Hai un rapporto profondo con le lingue, che consideri musica. Quando scrivi in inglese, senti che la tua espressività cambia rispetto all’italiano? Ci sono emozioni o immagini che riesci a tradurre solo in una lingua piuttosto che in un’altra?

“Assolutamente sì. Prima mi arriva sempre la melodia, ed è lei a scegliere il mondo linguistico in cui fare approdare le parole. Con l’inglese mi esprimo molto, ma non esprimo tutta me. In italiano emergono emozioni diverse, così come in francese o in portoghese. Per quanto riguarda la seconda domanda, è incredibile quanto una lingua permetta di esprimere meglio o peggio un concetto e un’emozione, ovviamente in base al rapporto che si ha con essa. Ogni lingua ha una sua musicalità e un suo modo di trasmettere sensazioni uniche.”

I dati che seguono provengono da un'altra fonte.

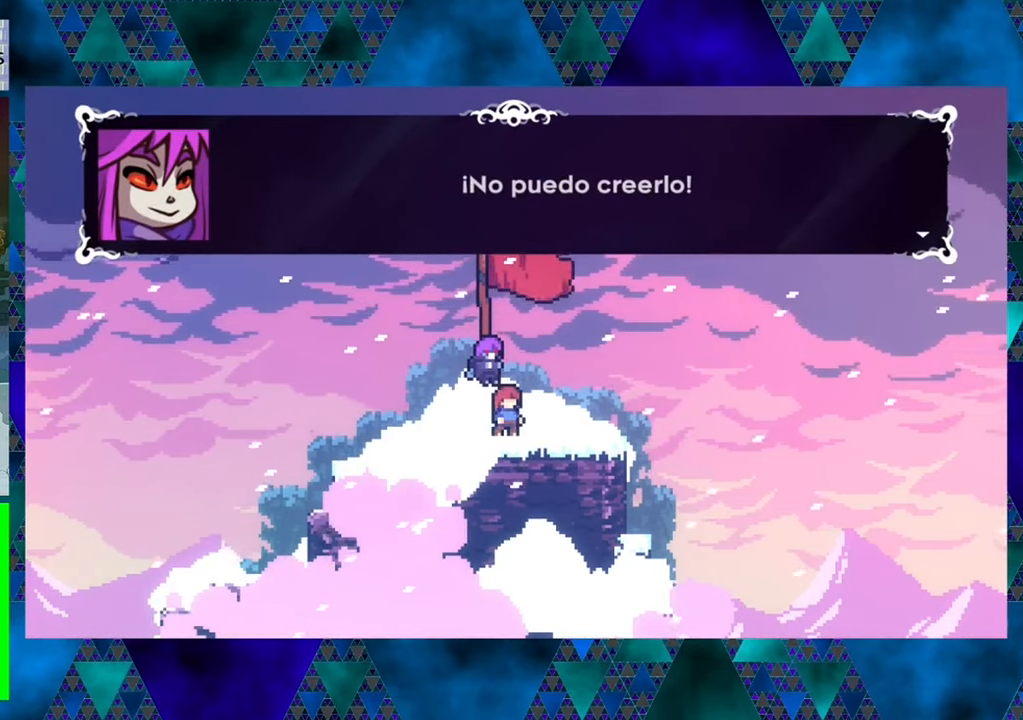
{"buttons": ["B"], "left_stick": "center", "events": [[450, "B", "down"]]}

La tua musica sembra intrecciare paesaggi sonori molto diversi, con influenze dream-folk, jazz e richiami a culture lontane. C’è un luogo o un’esperienza specifica che ha plasmato più di altri il tuo stile?

“Il mio primo grande amore ascoltava jazz e io me ne innamorai. Ricordo me stessa a 16 anni, in cucina, da sola con un bicchiere di vino e una sigaretta, mentre cucinavo delle tagliatelle alla boscaiola con del buon jazz di sottofondo. È uno dei miei ricordi più felici. Ascoltavo Thelonious Monk, Louis Armstrong, Wes Montgomery, Bill Evans, Lester Young, Coltrane, Duke Ellington, Ella Fitzgerald, Django Reinhardt, Fats Waller. Non posso dire che quel momento abbia plasmato più di altri il mio stile, ma è stata una scintilla importante nella ricerca di una musica che vibrasse con me. Crescendo, ho attratto suoni e influenze che risuonavano con ciò che stavo vivendo, e nel tempo ho sviluppato uno stile che è il frutto di tutte queste esperienze.”

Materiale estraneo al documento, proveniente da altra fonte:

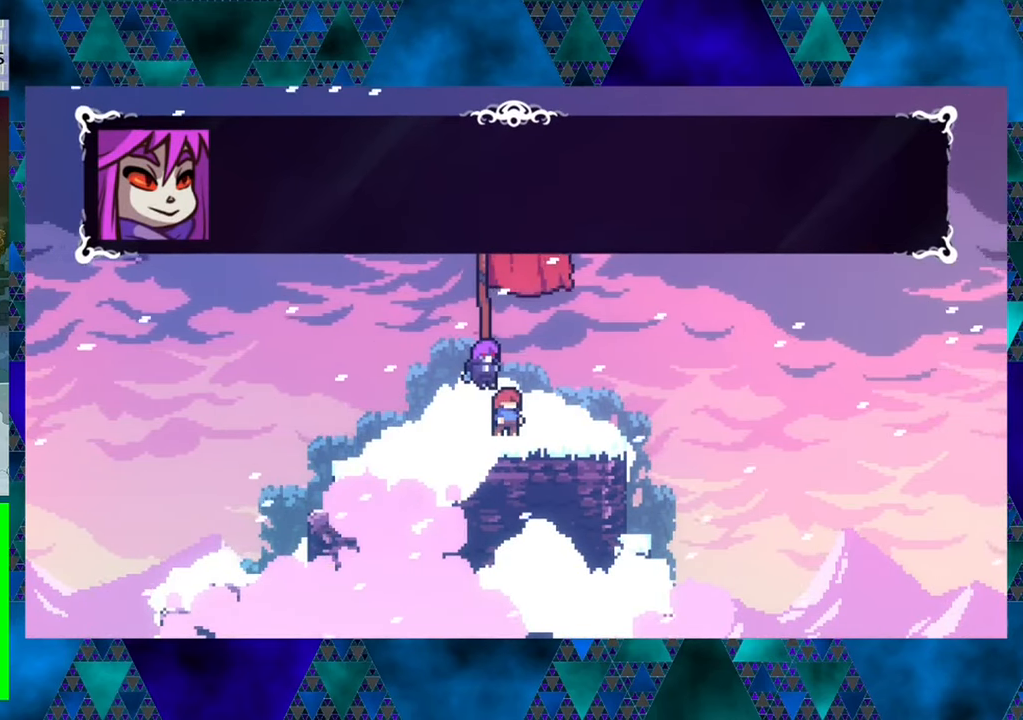
{"buttons": [], "left_stick": "center", "events": [[67, "B", "up"]]}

Nel tuo percorso hai esplorato tanti ambiti, dalla musica al teatro, fino alla danza e alla cucina. Credi che questa poliedricità sia un punto di forza nella tua scrittura musicale? Hai mai avuto paura di perdere e di prendere una direzione chiara?

“Assolutamente, ogni disciplina ha arricchito la mia espressione artistica. Il teatro mi ha insegnato come stare sul palco, la danza è movimento del corpo ed espressione del ritmo, il clown mi ha aiutato a gestire l’imprevisto, la cucina è scambio e prendersi cura.

E riguardo alla direzione, ho avuto paura sia di prendere una direzione chiara quando ero ancora molto confusa, sia di perderla una volta trovata la mia strada nella musica. Credo che il rischio di perdersi e il desiderio di esplorare facciano parte di qualsiasi percorso artistico: l’importante è trovare un equilibrio tra libertà e radici.”